INPUT RECORDS ▸
* * * * *
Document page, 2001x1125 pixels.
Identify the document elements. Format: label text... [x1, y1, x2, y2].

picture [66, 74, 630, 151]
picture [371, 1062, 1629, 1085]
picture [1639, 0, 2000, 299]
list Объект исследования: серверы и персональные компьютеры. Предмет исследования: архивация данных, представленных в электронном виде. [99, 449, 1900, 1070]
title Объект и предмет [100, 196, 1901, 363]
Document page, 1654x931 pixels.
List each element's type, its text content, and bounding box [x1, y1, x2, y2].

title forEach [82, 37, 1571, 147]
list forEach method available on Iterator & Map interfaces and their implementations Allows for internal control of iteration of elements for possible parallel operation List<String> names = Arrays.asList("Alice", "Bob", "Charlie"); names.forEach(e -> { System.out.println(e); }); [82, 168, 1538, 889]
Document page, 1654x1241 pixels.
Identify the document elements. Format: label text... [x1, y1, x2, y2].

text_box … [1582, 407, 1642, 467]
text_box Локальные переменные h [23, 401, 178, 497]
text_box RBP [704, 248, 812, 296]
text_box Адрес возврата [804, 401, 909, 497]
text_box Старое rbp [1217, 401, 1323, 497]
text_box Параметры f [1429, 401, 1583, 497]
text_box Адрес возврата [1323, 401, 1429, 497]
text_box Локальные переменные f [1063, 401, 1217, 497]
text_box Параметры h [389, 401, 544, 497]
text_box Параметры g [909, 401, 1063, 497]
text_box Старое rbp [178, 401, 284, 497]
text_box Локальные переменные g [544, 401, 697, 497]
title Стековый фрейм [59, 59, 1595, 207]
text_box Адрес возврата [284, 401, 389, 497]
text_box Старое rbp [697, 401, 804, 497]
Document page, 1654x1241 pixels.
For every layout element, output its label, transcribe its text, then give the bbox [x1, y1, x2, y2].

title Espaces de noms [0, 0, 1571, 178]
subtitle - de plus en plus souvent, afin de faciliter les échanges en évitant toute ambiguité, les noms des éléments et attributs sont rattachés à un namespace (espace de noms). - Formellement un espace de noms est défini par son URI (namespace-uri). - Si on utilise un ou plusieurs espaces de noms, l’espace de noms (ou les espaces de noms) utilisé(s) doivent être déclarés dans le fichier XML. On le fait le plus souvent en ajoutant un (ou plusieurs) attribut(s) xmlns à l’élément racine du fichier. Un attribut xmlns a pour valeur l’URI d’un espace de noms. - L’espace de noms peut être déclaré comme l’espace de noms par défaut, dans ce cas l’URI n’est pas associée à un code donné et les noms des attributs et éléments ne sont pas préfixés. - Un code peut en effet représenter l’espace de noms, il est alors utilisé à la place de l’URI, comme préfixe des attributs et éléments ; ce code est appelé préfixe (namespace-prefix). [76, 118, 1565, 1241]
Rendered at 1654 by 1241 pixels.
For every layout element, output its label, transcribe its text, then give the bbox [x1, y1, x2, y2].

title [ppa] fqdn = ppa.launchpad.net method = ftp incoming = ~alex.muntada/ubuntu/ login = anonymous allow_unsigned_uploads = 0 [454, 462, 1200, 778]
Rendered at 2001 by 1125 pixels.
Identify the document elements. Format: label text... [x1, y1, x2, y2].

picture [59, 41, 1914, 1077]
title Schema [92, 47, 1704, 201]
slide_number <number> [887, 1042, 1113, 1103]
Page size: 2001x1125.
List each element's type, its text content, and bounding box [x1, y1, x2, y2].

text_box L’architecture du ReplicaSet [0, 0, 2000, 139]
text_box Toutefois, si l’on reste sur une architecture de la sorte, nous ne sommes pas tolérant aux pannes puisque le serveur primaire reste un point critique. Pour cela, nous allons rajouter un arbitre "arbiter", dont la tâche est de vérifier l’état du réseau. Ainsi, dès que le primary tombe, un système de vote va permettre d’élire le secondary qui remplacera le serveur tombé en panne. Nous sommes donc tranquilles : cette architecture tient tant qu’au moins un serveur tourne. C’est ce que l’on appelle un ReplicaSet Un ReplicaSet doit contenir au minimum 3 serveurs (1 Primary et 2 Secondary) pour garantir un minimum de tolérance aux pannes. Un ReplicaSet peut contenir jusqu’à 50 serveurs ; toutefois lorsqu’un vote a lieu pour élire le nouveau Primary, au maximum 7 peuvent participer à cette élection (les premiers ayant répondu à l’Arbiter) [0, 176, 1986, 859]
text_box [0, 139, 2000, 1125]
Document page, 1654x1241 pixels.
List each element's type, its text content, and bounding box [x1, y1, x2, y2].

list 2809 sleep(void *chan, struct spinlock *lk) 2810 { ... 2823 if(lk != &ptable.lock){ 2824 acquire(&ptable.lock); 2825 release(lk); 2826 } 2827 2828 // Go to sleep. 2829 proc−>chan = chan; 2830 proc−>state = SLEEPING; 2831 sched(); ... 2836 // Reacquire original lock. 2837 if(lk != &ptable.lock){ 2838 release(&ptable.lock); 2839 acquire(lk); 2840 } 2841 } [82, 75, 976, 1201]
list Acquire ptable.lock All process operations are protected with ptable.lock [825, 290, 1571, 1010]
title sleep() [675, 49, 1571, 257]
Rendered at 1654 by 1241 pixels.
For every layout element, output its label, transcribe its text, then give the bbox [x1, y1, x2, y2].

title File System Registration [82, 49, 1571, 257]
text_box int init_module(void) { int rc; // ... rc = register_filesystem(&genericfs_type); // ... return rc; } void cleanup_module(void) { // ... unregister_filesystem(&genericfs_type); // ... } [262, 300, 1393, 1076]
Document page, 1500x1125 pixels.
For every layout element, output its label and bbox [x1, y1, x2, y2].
* * * * *
PROBLEM TO WORK ON ▸ Rewrite the data above with "bbox" switched to "bounding box" everywhere it occurs, changing nothing else.

RESULT BELOW ▸
Document page, 2001x1125 pixels.
Identify the document elements. Format: label text... [x1, y1, x2, y2].

picture [66, 74, 630, 151]
picture [371, 1062, 1629, 1085]
picture [1639, 0, 2000, 299]
list Объект исследования: серверы и персональные компьютеры. Предмет исследования: архивация данных, представленных в электронном виде. [99, 449, 1900, 1070]
title Объект и предмет [100, 196, 1901, 363]
Document page, 1654x931 pixels.
List each element's type, its text content, and bounding box [x1, y1, x2, y2].

title forEach [82, 37, 1571, 147]
list forEach method available on Iterator & Map interfaces and their implementations Allows for internal control of iteration of elements for possible parallel operation List<String> names = Arrays.asList("Alice", "Bob", "Charlie"); names.forEach(e -> { System.out.println(e); }); [82, 168, 1538, 889]
Document page, 1654x1241 pixels.
Identify the document elements. Format: label text... [x1, y1, x2, y2].

text_box … [1582, 407, 1642, 467]
text_box Локальные переменные h [23, 401, 178, 497]
text_box RBP [704, 248, 812, 296]
text_box Адрес возврата [804, 401, 909, 497]
text_box Старое rbp [1217, 401, 1323, 497]
text_box Параметры f [1429, 401, 1583, 497]
text_box Адрес возврата [1323, 401, 1429, 497]
text_box Локальные переменные f [1063, 401, 1217, 497]
text_box Параметры h [389, 401, 544, 497]
text_box Параметры g [909, 401, 1063, 497]
text_box Старое rbp [178, 401, 284, 497]
text_box Локальные переменные g [544, 401, 697, 497]
title Стековый фрейм [59, 59, 1595, 207]
text_box Адрес возврата [284, 401, 389, 497]
text_box Старое rbp [697, 401, 804, 497]
Document page, 1654x1241 pixels.
For every layout element, output its label, transcribe its text, then give the bounding box [x1, y1, x2, y2].

title Espaces de noms [0, 0, 1571, 178]
subtitle - de plus en plus souvent, afin de faciliter les échanges en évitant toute ambiguité, les noms des éléments et attributs sont rattachés à un namespace (espace de noms). - Formellement un espace de noms est défini par son URI (namespace-uri). - Si on utilise un ou plusieurs espaces de noms, l’espace de noms (ou les espaces de noms) utilisé(s) doivent être déclarés dans le fichier XML. On le fait le plus souvent en ajoutant un (ou plusieurs) attribut(s) xmlns à l’élément racine du fichier. Un attribut xmlns a pour valeur l’URI d’un espace de noms. - L’espace de noms peut être déclaré comme l’espace de noms par défaut, dans ce cas l’URI n’est pas associée à un code donné et les noms des attributs et éléments ne sont pas préfixés. - Un code peut en effet représenter l’espace de noms, il est alors utilisé à la place de l’URI, comme préfixe des attributs et éléments ; ce code est appelé préfixe (namespace-prefix). [76, 118, 1565, 1241]
Rendered at 1654 by 1241 pixels.
For every layout element, output its label, transcribe its text, then give the bounding box [x1, y1, x2, y2].

title [ppa] fqdn = ppa.launchpad.net method = ftp incoming = ~alex.muntada/ubuntu/ login = anonymous allow_unsigned_uploads = 0 [454, 462, 1200, 778]
Rendered at 2001 by 1125 pixels.
Identify the document elements. Format: label text... [x1, y1, x2, y2].

picture [59, 41, 1914, 1077]
title Schema [92, 47, 1704, 201]
slide_number <number> [887, 1042, 1113, 1103]
Page size: 2001x1125.
List each element's type, its text content, and bounding box [x1, y1, x2, y2].

text_box L’architecture du ReplicaSet [0, 0, 2000, 139]
text_box Toutefois, si l’on reste sur une architecture de la sorte, nous ne sommes pas tolérant aux pannes puisque le serveur primaire reste un point critique. Pour cela, nous allons rajouter un arbitre "arbiter", dont la tâche est de vérifier l’état du réseau. Ainsi, dès que le primary tombe, un système de vote va permettre d’élire le secondary qui remplacera le serveur tombé en panne. Nous sommes donc tranquilles : cette architecture tient tant qu’au moins un serveur tourne. C’est ce que l’on appelle un ReplicaSet Un ReplicaSet doit contenir au minimum 3 serveurs (1 Primary et 2 Secondary) pour garantir un minimum de tolérance aux pannes. Un ReplicaSet peut contenir jusqu’à 50 serveurs ; toutefois lorsqu’un vote a lieu pour élire le nouveau Primary, au maximum 7 peuvent participer à cette élection (les premiers ayant répondu à l’Arbiter) [0, 176, 1986, 859]
text_box [0, 139, 2000, 1125]
Document page, 1654x1241 pixels.
List each element's type, its text content, and bounding box [x1, y1, x2, y2].

list 2809 sleep(void *chan, struct spinlock *lk) 2810 { ... 2823 if(lk != &ptable.lock){ 2824 acquire(&ptable.lock); 2825 release(lk); 2826 } 2827 2828 // Go to sleep. 2829 proc−>chan = chan; 2830 proc−>state = SLEEPING; 2831 sched(); ... 2836 // Reacquire original lock. 2837 if(lk != &ptable.lock){ 2838 release(&ptable.lock); 2839 acquire(lk); 2840 } 2841 } [82, 75, 976, 1201]
list Acquire ptable.lock All process operations are protected with ptable.lock [825, 290, 1571, 1010]
title sleep() [675, 49, 1571, 257]
Rendered at 1654 by 1241 pixels.
For every layout element, output its label, transcribe its text, then give the bounding box [x1, y1, x2, y2].

title File System Registration [82, 49, 1571, 257]
text_box int init_module(void) { int rc; // ... rc = register_filesystem(&genericfs_type); // ... return rc; } void cleanup_module(void) { // ... unregister_filesystem(&genericfs_type); // ... } [262, 300, 1393, 1076]
Document page, 1500x1125 pixels.
For every layout element, output its label and bounding box [x1, y1, x2, y2].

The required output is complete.